▶ Material for the task
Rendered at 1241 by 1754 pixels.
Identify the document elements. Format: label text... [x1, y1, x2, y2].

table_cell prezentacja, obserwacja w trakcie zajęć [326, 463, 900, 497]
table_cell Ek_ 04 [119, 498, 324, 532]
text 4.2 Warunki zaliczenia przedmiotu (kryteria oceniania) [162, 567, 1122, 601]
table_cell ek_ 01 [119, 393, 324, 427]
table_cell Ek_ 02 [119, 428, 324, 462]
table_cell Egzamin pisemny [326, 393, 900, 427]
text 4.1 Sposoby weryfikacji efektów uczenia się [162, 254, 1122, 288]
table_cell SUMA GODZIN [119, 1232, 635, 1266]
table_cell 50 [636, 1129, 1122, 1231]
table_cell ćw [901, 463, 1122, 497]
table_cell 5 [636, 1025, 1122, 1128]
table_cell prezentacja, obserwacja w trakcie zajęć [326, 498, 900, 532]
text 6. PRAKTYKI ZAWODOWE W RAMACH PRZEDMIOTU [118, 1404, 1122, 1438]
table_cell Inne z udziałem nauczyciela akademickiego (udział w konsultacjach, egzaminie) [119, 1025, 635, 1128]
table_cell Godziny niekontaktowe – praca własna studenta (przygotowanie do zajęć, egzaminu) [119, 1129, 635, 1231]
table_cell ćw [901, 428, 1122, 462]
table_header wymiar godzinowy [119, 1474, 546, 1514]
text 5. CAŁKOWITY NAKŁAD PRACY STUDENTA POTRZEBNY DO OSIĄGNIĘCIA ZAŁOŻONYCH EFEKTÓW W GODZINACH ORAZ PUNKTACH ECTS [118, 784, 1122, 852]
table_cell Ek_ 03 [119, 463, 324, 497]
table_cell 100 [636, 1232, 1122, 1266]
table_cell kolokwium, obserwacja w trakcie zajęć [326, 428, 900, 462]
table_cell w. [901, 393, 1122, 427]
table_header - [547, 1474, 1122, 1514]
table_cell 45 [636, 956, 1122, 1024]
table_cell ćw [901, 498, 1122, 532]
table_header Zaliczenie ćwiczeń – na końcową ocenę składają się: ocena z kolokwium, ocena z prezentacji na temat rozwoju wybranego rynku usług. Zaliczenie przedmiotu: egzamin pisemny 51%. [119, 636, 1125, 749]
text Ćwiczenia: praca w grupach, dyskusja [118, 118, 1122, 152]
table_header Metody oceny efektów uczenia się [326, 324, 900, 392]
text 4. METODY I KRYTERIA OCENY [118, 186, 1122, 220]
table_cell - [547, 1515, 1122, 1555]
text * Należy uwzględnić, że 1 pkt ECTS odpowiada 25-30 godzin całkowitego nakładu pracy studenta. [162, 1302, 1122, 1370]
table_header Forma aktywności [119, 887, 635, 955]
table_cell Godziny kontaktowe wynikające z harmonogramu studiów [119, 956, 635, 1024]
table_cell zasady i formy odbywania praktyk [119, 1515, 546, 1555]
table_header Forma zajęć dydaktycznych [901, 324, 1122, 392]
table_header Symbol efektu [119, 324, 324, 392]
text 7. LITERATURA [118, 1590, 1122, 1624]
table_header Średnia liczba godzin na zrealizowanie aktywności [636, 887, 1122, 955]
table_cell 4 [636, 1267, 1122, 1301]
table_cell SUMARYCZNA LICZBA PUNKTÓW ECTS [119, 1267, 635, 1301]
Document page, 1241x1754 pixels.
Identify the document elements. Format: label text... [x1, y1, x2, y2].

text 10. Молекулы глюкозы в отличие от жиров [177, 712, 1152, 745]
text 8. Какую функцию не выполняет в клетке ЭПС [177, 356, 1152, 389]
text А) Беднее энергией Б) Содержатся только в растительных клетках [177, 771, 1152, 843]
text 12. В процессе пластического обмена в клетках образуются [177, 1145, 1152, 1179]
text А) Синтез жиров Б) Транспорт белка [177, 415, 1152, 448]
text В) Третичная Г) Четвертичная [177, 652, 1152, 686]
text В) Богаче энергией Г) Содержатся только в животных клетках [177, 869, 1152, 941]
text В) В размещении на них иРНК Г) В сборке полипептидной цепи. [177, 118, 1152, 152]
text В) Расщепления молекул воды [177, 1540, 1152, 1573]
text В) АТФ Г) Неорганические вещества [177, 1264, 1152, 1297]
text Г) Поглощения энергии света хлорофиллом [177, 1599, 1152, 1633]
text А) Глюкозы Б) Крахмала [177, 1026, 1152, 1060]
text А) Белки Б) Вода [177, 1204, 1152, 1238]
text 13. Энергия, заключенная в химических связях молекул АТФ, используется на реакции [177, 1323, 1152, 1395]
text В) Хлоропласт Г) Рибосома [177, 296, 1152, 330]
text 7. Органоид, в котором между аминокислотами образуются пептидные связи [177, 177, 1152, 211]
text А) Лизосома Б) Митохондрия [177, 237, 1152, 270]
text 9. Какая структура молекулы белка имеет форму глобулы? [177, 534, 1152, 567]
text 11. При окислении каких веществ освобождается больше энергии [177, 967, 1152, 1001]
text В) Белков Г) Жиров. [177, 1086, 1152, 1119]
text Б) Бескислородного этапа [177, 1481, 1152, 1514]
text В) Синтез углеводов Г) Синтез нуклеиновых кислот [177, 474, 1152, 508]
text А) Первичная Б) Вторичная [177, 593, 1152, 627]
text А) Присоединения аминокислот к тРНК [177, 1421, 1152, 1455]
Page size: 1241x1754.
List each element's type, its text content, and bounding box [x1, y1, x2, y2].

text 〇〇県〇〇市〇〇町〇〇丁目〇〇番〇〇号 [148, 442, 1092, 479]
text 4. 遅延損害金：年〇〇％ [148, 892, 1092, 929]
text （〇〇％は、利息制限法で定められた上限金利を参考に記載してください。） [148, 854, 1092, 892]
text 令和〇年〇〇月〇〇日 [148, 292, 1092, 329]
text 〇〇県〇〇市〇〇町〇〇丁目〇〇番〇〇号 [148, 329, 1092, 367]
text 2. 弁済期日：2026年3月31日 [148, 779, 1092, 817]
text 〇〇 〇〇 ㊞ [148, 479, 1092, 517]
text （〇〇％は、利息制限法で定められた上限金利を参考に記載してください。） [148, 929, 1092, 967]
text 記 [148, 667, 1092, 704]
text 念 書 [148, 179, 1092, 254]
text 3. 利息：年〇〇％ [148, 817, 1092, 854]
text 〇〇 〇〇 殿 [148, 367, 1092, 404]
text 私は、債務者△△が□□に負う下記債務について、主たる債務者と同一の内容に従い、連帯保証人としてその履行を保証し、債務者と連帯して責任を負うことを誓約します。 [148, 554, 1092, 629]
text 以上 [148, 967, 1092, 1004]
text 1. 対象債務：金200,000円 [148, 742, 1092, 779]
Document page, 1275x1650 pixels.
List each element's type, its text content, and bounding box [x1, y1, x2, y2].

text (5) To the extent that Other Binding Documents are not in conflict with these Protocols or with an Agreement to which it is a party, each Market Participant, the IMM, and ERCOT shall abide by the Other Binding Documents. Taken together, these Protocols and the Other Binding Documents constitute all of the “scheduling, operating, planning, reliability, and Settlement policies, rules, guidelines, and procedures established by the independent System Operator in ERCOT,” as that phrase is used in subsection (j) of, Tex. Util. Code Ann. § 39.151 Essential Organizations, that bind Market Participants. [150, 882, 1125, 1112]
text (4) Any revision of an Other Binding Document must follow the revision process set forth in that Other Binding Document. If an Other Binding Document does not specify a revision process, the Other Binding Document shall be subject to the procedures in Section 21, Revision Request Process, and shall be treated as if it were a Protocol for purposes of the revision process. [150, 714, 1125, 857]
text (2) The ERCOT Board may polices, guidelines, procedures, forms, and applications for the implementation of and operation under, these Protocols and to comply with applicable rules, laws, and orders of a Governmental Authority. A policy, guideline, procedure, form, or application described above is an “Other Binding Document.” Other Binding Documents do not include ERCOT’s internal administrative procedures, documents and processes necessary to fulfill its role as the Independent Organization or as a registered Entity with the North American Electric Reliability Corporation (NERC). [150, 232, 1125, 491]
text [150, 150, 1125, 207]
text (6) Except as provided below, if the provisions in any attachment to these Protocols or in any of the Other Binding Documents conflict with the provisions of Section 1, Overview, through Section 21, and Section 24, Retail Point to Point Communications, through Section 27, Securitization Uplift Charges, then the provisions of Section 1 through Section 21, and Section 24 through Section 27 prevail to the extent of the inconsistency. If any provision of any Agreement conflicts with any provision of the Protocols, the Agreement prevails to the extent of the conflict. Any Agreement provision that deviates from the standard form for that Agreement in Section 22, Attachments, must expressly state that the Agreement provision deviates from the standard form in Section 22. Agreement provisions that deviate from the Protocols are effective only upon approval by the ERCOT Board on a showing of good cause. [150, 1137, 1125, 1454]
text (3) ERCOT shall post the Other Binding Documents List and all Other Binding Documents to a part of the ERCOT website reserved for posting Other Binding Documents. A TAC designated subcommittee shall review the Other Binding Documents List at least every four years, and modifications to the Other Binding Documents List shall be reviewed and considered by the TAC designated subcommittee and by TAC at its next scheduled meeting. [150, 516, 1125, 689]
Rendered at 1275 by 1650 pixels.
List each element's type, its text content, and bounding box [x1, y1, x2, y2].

▶ What to work on
Find the word "Agreement" in the listing above, then copy each line where it turns up.

▶ Reply
text (5) To the extent that Other Binding Documents are not in conflict with these Protocols or with an Agreement to which it is a party, each Market Participant, the IMM, and ERCOT shall abide by the Other Binding Documents. Taken together, these Protocols and the Other Binding Documents constitute all of the “scheduling, operating, planning, reliability, and Settlement policies, rules, guidelines, and procedures established by the independent System Operator in ERCOT,” as that phrase is used in subsection (j) of, Tex. Util. Code Ann. § 39.151 Essential Organizations, that bind Market Participants. [150, 882, 1125, 1112]
text (6) Except as provided below, if the provisions in any attachment to these Protocols or in any of the Other Binding Documents conflict with the provisions of Section 1, Overview, through Section 21, and Section 24, Retail Point to Point Communications, through Section 27, Securitization Uplift Charges, then the provisions of Section 1 through Section 21, and Section 24 through Section 27 prevail to the extent of the inconsistency. If any provision of any Agreement conflicts with any provision of the Protocols, the Agreement prevails to the extent of the conflict. Any Agreement provision that deviates from the standard form for that Agreement in Section 22, Attachments, must expressly state that the Agreement provision deviates from the standard form in Section 22. Agreement provisions that deviate from the Protocols are effective only upon approval by the ERCOT Board on a showing of good cause. [150, 1137, 1125, 1454]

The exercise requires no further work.